Be aware that the platforms want to take targeting out of your hands, and it’s getting more and more difficult to keep control yourself. The platform backends are designed to nudge you into using their targeting systems. It’s partly that, in theory, they’re providing a better service – it’s instant and it’s effective (if you’re selling stuff). But it’s also that taking it out of your hands increases your dependence on them. You learn gradually less and less about your audience, so you have to rely on the AI to target for you.

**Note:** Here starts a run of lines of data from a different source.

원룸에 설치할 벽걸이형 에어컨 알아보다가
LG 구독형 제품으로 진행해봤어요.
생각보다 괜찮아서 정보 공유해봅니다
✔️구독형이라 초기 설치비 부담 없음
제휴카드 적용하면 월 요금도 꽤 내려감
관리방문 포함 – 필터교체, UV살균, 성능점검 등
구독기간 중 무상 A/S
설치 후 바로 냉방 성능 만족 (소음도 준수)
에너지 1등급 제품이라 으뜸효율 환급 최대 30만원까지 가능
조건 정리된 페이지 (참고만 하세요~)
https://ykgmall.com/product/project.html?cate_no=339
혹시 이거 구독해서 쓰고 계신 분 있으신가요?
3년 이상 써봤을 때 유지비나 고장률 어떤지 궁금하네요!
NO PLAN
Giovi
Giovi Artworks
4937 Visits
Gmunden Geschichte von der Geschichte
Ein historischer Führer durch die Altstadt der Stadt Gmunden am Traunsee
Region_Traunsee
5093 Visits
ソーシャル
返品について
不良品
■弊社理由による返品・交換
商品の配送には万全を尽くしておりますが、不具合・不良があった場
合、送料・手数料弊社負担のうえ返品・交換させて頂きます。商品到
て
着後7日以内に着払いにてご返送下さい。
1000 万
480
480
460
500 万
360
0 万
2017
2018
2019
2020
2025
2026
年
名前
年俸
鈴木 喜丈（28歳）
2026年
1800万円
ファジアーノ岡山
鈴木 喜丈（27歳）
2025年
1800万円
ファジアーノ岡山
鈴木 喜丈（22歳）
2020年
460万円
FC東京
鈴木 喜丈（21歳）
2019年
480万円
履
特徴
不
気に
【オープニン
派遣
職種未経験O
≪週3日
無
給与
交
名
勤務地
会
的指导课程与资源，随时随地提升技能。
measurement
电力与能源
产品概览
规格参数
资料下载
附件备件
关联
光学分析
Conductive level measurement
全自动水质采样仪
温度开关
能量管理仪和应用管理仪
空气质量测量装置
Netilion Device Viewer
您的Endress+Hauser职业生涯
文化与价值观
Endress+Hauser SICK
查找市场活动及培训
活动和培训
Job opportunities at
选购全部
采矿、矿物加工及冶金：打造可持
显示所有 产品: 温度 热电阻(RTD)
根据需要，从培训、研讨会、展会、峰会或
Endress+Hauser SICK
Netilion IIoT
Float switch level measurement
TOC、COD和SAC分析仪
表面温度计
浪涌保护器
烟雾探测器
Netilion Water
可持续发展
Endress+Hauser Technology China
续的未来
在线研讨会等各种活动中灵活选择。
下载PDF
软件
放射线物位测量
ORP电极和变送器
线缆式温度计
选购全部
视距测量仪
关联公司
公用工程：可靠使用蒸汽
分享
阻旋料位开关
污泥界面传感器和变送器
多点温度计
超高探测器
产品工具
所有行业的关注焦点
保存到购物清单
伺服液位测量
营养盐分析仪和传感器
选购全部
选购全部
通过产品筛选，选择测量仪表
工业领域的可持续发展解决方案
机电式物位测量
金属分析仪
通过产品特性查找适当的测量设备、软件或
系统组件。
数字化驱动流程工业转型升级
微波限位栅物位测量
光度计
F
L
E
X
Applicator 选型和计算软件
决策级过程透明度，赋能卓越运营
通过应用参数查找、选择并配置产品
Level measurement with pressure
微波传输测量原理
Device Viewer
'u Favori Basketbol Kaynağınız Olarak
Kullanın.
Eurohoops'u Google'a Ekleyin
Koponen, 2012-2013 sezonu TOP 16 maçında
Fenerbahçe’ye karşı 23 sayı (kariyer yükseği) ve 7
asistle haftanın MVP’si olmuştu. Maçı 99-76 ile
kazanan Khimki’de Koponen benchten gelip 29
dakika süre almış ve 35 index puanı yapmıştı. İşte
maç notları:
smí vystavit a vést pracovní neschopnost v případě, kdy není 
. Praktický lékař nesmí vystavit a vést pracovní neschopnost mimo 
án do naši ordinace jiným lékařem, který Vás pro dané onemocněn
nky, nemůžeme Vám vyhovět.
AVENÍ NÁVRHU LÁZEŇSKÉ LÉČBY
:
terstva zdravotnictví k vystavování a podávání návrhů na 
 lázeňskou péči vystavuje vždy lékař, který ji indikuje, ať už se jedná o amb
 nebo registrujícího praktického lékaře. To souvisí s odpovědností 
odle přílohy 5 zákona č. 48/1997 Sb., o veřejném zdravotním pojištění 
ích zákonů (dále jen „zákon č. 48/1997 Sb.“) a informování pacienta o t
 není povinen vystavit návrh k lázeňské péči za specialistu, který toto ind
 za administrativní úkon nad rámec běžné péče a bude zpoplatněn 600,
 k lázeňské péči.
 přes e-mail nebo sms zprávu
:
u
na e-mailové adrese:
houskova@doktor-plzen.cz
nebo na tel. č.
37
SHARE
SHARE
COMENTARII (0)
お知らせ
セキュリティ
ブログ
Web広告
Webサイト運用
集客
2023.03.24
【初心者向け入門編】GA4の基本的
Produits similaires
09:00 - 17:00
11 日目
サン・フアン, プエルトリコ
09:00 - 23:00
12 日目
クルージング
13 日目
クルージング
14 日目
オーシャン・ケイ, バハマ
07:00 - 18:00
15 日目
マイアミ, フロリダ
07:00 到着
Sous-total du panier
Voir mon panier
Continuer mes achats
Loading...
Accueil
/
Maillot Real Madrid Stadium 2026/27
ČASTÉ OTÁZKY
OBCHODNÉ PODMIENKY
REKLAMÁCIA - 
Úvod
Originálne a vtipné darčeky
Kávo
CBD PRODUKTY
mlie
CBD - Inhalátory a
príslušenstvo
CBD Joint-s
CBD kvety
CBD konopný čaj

Targeting is applied socialpsychology
So we have our audience roughly sketched out, but we’ll have to target ourselves because it doesn’t fit into the kind of neat boxes the algorithm wants to defined for us. If 80% of people in the Uk are worried about the climate, that means people from across the political spectrum. And yeah, of course there’ll be people we don’t agree with among them. But if we want to tackle polarization, we need to start reaching out. The world needs less yelling. We need to get more people on board with our issue, and this is how we start making that happen.
Proxy targeting
The problem we have now is that there’s no easy way of directly targeting the audience we want. It doesn’t exist as a business category. So instead we need to think about the kind of interests and psychographic attributes that would (and would not) correlate with the audience we have in mind.
Testing moves people
The more you do this nuts and bolts targeting yourself – the more you play around and see what works and what doesn’t – the more you learn about your audience and what they want (and the more you learn about who you need to be to create the impact you need to make).
One last thing. If we want to reach people, we need to go where they are. Refusing to do social media on principle would be massively shooting ourselves in the foot. Yes, there are some BIG problems with social media. But this is the world we live in. If we want to change it, we need to engage with it. Understanding the tech and making it work for people is a good place to start.